# Activity:
Transcribe the text of every item below word for word, leaving out the pictures.
(Information supplied begins)
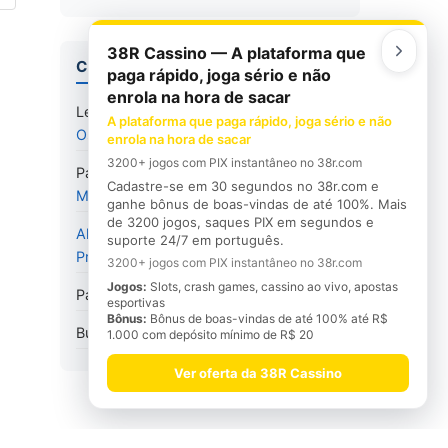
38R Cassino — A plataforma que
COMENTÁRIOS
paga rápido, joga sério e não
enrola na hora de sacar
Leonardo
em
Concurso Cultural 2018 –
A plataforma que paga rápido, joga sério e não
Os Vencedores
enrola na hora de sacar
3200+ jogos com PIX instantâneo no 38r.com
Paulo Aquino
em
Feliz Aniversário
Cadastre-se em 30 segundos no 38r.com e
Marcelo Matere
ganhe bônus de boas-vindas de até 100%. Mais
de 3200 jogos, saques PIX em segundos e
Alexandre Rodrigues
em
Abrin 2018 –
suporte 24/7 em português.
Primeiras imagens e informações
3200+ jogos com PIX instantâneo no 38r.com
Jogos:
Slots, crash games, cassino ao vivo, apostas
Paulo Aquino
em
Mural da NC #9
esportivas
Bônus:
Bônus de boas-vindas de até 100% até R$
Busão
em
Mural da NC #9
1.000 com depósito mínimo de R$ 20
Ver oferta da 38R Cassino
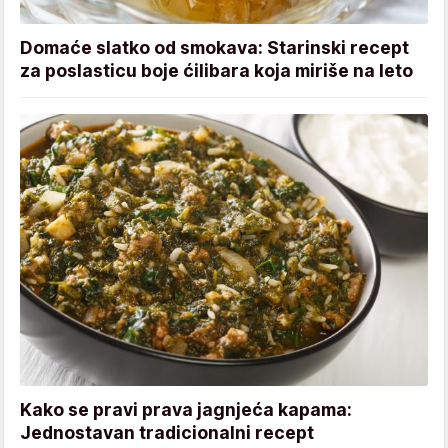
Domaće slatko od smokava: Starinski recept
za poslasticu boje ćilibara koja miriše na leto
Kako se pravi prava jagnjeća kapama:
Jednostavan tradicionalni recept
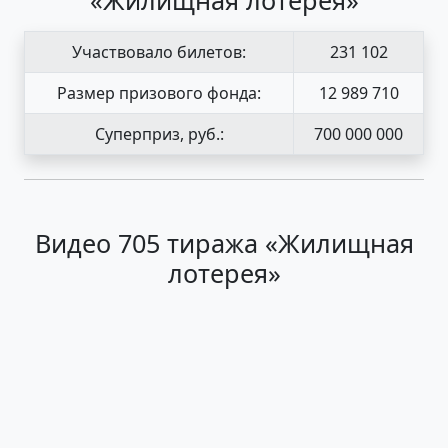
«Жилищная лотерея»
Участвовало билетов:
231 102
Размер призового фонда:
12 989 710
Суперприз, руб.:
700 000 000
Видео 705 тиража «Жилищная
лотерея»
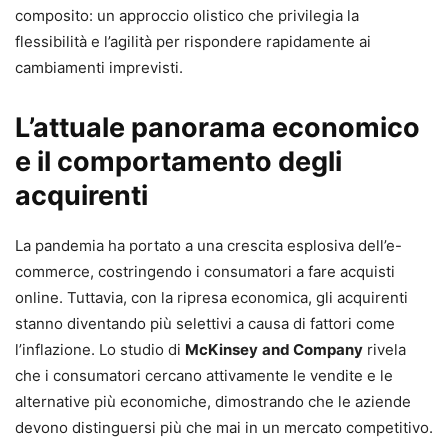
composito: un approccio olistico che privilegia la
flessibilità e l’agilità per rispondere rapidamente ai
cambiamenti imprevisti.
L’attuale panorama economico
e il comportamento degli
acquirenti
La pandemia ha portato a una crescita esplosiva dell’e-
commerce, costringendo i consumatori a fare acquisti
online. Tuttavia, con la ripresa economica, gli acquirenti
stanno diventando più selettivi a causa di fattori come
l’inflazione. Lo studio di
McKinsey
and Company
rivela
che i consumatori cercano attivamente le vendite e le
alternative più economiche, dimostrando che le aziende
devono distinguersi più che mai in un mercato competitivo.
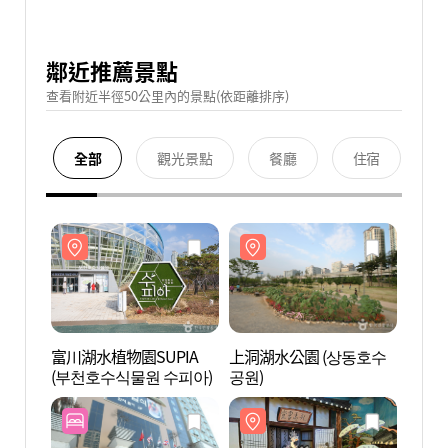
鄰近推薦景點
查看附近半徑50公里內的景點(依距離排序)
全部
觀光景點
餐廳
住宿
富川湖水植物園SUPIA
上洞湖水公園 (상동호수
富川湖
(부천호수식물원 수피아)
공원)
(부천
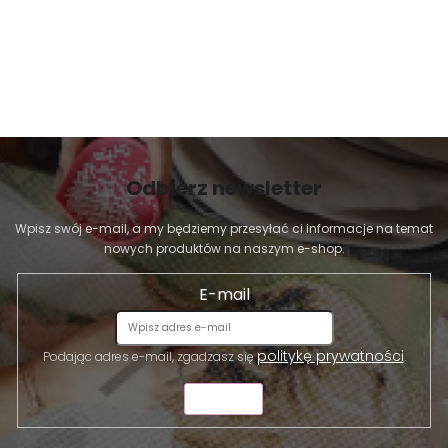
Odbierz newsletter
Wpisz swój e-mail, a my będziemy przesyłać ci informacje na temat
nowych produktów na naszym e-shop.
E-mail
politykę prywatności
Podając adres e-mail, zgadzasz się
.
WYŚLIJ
(Information supplied ends)
# Final answer:
38R Cassino — A plataforma que
COMENTÁRIOS
paga rápido, joga sério e não
enrola na hora de sacar
Leonardo
em
Concurso Cultural 2018 –
A plataforma que paga rápido, joga sério e não
Os Vencedores
enrola na hora de sacar
3200+ jogos com PIX instantâneo no 38r.com
Paulo Aquino
em
Feliz Aniversário
Cadastre-se em 30 segundos no 38r.com e
Marcelo Matere
ganhe bônus de boas-vindas de até 100%. Mais
de 3200 jogos, saques PIX em segundos e
Alexandre Rodrigues
em
Abrin 2018 –
suporte 24/7 em português.
Primeiras imagens e informações
3200+ jogos com PIX instantâneo no 38r.com
Jogos:
Slots, crash games, cassino ao vivo, apostas
Paulo Aquino
em
Mural da NC #9
esportivas
Bônus:
Bônus de boas-vindas de até 100% até R$
Busão
em
Mural da NC #9
1.000 com depósito mínimo de R$ 20
Ver oferta da 38R Cassino
Domaće slatko od smokava: Starinski recept
za poslasticu boje ćilibara koja miriše na leto
Kako se pravi prava jagnjeća kapama:
Jednostavan tradicionalni recept
«Жилищная лотерея»
Участвовало билетов:
231 102
Размер призового фонда:
12 989 710
Суперприз, руб.:
700 000 000
Видео 705 тиража «Жилищная
лотерея»
composito: un approccio olistico che privilegia la
flessibilità e l’agilità per rispondere rapidamente ai
cambiamenti imprevisti.
L’attuale panorama economico
e il comportamento degli
acquirenti
La pandemia ha portato a una crescita esplosiva dell’e-
commerce, costringendo i consumatori a fare acquisti
online. Tuttavia, con la ripresa economica, gli acquirenti
stanno diventando più selettivi a causa di fattori come
l’inflazione. Lo studio di
McKinsey
and Company
rivela
che i consumatori cercano attivamente le vendite e le
alternative più economiche, dimostrando che le aziende
devono distinguersi più che mai in un mercato competitivo.
鄰近推薦景點
查看附近半徑50公里內的景點(依距離排序)
全部
觀光景點
餐廳
住宿
富川湖水植物園SUPIA
上洞湖水公園 (상동호수
富川湖
(부천호수식물원 수피아)
공원)
(부천
Odbierz newsletter
Wpisz swój e-mail, a my będziemy przesyłać ci informacje na temat
nowych produktów na naszym e-shop.
E-mail
politykę prywatności
Podając adres e-mail, zgadzasz się
.
WYŚLIJ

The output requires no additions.